Rishikesh is not only popular for its religious significance, but also as a base for devotees on their journey to the Char Dham Yatra (Tour of Four Pilgrim sites). Rishikesh is equally popular with adventure tourists heading for the tougher trekking trails to be found in the higher Himalayas.

Sightseeing in Rishikesh
The Triveni Ghat

The Triveni Ghat, in the centre of town is the most prominent bathing ghat in Rishikesh. With its modern images of Hindu deities and white sandy beach, the ghat is ideal for a dip in the holy waters of the Ganga.

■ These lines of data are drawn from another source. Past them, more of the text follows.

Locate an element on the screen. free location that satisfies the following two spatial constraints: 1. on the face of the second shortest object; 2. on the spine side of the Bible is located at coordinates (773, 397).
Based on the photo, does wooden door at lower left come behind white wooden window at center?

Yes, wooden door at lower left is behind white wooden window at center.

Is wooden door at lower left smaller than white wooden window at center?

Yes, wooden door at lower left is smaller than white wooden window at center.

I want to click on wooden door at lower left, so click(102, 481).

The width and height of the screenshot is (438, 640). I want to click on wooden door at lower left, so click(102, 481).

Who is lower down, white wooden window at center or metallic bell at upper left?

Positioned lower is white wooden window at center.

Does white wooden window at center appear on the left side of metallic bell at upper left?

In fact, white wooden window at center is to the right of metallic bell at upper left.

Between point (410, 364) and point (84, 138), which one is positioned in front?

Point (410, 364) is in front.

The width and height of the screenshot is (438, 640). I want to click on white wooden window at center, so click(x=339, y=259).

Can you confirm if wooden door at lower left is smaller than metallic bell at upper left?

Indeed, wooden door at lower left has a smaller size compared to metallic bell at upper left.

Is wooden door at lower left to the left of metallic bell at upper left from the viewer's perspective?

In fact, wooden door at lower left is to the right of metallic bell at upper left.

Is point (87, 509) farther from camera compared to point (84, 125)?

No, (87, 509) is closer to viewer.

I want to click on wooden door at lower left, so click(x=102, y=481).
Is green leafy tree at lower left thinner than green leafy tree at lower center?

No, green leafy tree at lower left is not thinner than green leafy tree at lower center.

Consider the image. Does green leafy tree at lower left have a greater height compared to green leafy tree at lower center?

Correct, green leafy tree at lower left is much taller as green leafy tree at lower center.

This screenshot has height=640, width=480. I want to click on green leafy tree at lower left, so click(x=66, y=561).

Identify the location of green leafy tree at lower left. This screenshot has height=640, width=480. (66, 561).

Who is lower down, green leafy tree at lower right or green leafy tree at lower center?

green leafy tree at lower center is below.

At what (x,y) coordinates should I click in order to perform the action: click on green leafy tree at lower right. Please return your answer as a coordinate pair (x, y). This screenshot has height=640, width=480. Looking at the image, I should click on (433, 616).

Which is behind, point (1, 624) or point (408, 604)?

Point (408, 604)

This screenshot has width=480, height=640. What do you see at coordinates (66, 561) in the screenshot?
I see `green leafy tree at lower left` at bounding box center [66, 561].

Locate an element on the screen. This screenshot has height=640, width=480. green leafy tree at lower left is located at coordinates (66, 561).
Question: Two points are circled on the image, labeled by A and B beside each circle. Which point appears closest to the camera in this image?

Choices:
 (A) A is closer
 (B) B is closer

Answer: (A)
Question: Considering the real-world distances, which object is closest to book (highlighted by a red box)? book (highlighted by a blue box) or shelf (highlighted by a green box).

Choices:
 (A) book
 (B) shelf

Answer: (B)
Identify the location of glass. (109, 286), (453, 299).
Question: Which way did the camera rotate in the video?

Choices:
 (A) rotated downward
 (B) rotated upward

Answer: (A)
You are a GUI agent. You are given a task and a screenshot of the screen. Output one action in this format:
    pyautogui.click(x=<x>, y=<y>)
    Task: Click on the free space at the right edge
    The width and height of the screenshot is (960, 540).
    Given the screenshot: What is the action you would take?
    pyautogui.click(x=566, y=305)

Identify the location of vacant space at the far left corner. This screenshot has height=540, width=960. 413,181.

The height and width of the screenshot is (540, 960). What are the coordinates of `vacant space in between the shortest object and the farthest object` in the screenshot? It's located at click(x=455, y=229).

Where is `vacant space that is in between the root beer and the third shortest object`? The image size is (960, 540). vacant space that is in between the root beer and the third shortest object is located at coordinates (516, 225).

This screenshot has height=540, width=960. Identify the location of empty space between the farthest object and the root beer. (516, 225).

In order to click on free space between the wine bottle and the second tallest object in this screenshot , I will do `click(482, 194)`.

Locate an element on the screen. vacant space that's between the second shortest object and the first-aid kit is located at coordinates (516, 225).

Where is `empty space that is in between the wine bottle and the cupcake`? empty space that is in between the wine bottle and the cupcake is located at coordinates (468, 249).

In the morning, pilgrims come to the ghat for prayers and offer milk and feed the shoals of fish in the crystal clear waters. The evening, arati (worship) with lamps is worth watching for the atmosphere.

The Bharat Mandir
The Bharat Mandir near Triveni Ghat is reputed to be the oldest temple in Rishikesh. The temple's presiding deity is a black stone Vishnu, which is believed to have been consecrated by Adi Shankaracharya when he visited Rishikesh in the 9th century. This occasion is commemorated with special celebrations on the day of Basant Panchami, the spring festival.
Swarg Ashram

Swarg Ashram, with its numerous ashrams, food stalls and shops is a haunt for those looking for insights into religious themes. The newly constructed Ram Jhoola straddles the Ganga at this point. You can also make a river crossing on the ferries that run during the day.

 

Important shrines and ashrams at Swarg Ashram include Kali Kumbliwale founded by Swami Vishudhananda, Parmarth Niketan with large statues of gods and goddesses and the Gita Bhavan with its Ayurvedic dispensary and shop selling religious books and cotton Khadi.

Lakshmanjhula
About 2 kms upstream is the old footbridge called Lakshmanjhula, named after the brother of Lord Rama. Temples line both sides of the river at Lakshmanjhula.
Shivanand Jhoola

The Shivanand Jhoola is another suspension bridge spanning the river along the ancient route to Kedarnath and Badrinath.

To the northeast is the area of Muni-ki-reti. Along the banks of the Chandrabhaga river, this area with its secluded white sand beaches is ideal for swimming. Boat rides on the river near Swarg Ashram are a pleasant diversion, and you can feed the fish that cluster around pilgrims throwing balls of wheat flour into the waters.

 

North of Rishikesh are some good spots for white-water rafting, including Shivpuri 18 kms upstream and Kaudiyala 38 kms up. Both the sites are served by professional organizers who provide equipment, tents and food. Besides the longer hauls on the Yatra route, there are shorter trek routes around Rishikesh.